Records drawn from a dataset:
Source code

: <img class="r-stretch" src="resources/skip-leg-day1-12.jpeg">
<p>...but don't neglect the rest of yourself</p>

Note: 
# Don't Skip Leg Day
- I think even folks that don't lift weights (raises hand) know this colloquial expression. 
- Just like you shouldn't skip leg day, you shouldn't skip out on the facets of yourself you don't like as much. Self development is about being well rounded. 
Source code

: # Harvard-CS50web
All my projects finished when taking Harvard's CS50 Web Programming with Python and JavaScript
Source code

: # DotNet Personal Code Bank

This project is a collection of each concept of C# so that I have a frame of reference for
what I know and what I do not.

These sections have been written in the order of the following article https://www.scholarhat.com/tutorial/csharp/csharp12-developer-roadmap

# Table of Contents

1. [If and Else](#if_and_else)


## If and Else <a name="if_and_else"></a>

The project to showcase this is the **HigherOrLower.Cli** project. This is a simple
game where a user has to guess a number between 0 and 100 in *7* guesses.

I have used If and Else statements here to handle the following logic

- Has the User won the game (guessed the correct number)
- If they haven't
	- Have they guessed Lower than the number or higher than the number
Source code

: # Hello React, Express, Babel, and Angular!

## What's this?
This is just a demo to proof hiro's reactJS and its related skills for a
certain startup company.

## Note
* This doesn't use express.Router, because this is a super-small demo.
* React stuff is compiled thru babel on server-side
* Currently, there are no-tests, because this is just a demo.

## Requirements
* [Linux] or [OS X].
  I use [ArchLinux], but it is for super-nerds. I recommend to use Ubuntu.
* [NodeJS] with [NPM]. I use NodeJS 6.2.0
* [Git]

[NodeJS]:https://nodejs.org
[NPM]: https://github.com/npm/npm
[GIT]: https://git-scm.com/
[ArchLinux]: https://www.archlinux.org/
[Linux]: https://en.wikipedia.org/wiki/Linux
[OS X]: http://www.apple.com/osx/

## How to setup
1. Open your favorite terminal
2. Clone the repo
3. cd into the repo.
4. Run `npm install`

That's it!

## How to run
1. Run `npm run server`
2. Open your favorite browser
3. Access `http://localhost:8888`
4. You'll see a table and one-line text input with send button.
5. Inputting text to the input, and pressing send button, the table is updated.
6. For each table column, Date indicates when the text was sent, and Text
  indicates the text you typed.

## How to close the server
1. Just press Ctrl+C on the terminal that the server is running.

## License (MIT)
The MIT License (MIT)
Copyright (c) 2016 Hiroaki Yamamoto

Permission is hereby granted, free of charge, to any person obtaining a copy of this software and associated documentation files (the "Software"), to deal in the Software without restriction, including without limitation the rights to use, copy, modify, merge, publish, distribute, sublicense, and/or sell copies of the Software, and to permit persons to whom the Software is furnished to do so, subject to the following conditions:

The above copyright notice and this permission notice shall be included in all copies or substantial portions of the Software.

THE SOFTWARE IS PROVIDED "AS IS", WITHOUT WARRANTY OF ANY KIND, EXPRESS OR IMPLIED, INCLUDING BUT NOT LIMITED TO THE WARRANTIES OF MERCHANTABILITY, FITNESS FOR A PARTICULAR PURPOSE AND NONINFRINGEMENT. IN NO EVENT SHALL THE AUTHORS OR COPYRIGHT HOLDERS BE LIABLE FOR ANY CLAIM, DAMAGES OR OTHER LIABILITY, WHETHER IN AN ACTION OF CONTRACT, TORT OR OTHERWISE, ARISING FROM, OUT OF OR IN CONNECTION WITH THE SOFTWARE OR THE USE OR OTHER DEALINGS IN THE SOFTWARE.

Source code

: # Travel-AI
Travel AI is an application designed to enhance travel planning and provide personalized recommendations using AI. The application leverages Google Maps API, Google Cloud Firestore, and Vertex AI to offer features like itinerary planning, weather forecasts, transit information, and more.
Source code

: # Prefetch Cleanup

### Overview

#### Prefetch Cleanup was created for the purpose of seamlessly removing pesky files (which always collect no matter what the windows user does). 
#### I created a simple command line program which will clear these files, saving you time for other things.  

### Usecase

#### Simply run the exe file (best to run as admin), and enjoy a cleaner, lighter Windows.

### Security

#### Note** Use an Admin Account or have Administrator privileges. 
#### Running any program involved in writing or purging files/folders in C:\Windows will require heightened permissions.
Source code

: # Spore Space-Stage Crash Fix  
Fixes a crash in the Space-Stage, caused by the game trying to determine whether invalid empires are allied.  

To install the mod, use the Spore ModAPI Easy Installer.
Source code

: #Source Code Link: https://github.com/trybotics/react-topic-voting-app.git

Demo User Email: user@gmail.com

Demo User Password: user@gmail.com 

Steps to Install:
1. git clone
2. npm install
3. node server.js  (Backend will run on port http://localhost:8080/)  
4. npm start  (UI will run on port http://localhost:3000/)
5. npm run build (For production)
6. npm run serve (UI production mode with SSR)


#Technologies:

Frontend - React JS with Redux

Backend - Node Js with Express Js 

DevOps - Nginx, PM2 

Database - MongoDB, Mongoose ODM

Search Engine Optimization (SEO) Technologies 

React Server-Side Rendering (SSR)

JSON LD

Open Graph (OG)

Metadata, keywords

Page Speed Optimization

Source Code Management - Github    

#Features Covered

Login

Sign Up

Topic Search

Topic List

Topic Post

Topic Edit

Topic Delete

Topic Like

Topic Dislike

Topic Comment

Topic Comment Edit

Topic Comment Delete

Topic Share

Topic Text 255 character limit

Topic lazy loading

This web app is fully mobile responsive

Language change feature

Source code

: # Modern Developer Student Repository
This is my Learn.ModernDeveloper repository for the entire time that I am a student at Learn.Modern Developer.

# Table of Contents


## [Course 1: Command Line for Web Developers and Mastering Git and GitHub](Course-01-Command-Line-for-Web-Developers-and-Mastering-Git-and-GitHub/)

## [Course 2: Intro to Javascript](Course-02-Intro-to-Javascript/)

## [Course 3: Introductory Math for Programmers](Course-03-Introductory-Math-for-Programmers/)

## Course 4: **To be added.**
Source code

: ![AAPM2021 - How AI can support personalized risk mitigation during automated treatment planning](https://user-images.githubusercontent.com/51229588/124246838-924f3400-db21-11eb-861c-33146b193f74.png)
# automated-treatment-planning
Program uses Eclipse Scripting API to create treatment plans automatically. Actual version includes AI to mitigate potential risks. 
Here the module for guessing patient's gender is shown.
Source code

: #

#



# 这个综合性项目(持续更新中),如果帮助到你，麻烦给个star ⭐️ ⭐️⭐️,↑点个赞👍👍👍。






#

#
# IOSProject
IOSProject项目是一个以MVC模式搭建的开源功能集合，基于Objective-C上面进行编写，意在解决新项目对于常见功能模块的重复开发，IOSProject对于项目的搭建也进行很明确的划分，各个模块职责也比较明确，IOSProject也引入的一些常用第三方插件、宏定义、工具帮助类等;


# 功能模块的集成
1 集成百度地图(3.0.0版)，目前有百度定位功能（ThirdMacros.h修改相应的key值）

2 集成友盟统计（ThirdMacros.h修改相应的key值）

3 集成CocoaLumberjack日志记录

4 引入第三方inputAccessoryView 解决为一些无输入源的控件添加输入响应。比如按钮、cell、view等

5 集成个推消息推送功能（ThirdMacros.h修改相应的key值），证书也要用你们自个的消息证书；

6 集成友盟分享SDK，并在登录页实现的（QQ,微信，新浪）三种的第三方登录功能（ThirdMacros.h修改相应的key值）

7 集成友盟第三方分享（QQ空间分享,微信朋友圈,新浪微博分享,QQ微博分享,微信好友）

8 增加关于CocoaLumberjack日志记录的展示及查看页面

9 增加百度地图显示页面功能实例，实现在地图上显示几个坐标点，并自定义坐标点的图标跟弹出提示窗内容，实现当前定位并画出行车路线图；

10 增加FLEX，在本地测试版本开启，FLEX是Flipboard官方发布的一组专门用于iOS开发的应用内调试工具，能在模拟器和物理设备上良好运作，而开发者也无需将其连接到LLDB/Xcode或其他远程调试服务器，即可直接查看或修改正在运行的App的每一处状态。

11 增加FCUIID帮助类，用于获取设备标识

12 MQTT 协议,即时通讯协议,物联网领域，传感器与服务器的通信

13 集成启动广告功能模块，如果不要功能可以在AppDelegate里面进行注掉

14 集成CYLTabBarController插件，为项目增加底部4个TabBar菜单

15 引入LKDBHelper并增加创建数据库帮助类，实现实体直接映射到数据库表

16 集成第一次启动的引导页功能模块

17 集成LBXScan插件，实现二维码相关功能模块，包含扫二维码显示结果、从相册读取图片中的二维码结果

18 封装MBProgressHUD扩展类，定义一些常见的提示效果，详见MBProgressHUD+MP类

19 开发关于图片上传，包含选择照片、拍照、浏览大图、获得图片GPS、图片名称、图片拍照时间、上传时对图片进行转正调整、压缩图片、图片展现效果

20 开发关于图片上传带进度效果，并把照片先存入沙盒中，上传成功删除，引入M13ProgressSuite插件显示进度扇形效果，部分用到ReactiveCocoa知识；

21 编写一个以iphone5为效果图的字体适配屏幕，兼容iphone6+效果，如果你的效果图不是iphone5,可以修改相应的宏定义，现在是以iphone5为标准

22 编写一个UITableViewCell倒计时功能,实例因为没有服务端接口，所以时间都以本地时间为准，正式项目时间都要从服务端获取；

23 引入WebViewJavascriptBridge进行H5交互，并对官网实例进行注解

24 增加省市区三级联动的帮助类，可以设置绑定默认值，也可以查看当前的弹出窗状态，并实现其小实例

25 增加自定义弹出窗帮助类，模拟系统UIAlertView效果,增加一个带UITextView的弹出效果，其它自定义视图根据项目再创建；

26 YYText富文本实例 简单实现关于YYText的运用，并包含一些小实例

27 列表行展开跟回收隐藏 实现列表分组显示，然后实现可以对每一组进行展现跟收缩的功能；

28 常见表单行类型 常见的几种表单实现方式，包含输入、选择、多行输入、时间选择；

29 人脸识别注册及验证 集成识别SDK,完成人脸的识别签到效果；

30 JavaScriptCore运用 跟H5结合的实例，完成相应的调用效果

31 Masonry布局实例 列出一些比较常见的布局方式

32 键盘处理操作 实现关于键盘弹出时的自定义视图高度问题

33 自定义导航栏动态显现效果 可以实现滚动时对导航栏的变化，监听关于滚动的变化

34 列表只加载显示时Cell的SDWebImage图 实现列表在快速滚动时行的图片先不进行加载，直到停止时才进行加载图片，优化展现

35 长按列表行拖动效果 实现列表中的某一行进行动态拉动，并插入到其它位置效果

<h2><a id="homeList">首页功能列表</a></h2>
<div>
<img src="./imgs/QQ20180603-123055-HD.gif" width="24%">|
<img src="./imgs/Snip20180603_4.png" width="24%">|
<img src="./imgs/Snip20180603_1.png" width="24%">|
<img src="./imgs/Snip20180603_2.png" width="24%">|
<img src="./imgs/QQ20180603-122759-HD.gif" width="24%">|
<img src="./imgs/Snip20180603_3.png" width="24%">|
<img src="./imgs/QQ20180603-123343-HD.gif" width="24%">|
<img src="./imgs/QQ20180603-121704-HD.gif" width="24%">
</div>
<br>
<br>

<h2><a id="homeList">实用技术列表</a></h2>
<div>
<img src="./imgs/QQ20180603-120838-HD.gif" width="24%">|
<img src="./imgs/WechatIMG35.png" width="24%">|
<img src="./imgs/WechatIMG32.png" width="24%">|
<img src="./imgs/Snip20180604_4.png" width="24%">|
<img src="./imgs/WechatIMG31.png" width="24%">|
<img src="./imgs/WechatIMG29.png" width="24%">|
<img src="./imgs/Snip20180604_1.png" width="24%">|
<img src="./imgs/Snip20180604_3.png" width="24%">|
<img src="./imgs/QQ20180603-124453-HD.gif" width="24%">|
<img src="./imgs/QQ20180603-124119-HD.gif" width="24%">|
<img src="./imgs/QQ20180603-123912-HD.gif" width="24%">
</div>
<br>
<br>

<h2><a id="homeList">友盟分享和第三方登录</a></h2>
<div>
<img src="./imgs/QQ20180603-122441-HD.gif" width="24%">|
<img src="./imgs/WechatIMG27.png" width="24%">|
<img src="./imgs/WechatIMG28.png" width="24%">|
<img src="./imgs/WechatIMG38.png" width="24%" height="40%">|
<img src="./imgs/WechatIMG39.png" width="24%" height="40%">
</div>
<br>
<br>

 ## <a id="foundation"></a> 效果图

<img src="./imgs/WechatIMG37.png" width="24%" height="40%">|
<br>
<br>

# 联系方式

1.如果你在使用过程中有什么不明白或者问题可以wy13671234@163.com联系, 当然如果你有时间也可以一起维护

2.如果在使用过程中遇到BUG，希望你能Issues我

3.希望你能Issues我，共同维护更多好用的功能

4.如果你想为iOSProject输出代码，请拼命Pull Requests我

▶ [TASK DESCRIPTION] Scan the records above for the word "Modern". Copy each line that has it.

▶ [RESPONSE BOX]
: # Modern Developer Student Repository
This is my Learn.ModernDeveloper repository for the entire time that I am a student at Learn.Modern Developer.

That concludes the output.